To-do item |
Would you reproduce the text of all the records below word for word and line for line, leaving the pictures out?

[[ Extracted records, beginning ]]

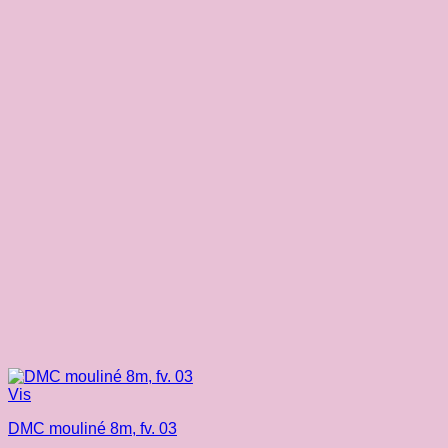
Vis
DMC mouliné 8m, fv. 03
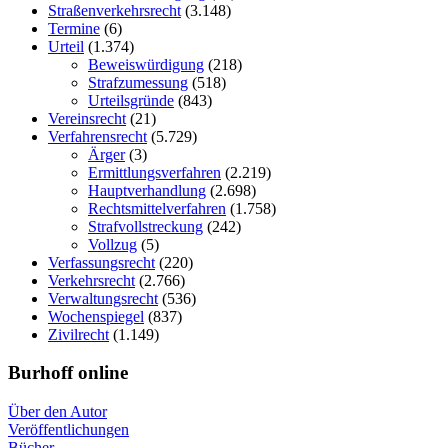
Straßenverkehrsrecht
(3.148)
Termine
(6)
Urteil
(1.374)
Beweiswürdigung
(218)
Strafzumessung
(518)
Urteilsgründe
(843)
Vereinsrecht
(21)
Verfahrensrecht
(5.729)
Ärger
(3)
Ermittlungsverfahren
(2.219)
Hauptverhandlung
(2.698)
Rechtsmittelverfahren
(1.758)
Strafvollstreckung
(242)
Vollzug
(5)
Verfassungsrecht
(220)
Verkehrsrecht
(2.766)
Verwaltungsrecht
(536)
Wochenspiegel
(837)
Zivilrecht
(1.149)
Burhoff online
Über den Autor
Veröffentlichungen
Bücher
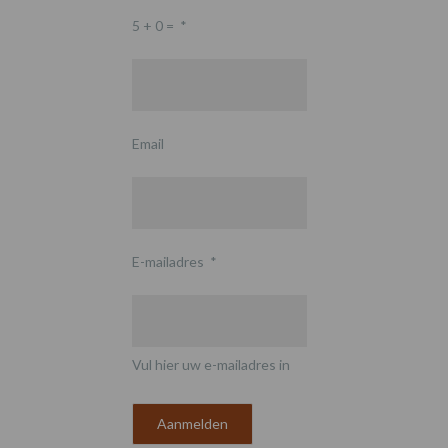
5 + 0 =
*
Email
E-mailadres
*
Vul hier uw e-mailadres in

[[ Extracted records, end ]]

Result of this exercise |
Vis
DMC mouliné 8m, fv. 03
Straßenverkehrsrecht
(3.148)
Termine
(6)
Urteil
(1.374)
Beweiswürdigung
(218)
Strafzumessung
(518)
Urteilsgründe
(843)
Vereinsrecht
(21)
Verfahrensrecht
(5.729)
Ärger
(3)
Ermittlungsverfahren
(2.219)
Hauptverhandlung
(2.698)
Rechtsmittelverfahren
(1.758)
Strafvollstreckung
(242)
Vollzug
(5)
Verfassungsrecht
(220)
Verkehrsrecht
(2.766)
Verwaltungsrecht
(536)
Wochenspiegel
(837)
Zivilrecht
(1.149)
Burhoff online
Über den Autor
Veröffentlichungen
Bücher
5 + 0 =
*
Email
E-mailadres
*
Vul hier uw e-mailadres in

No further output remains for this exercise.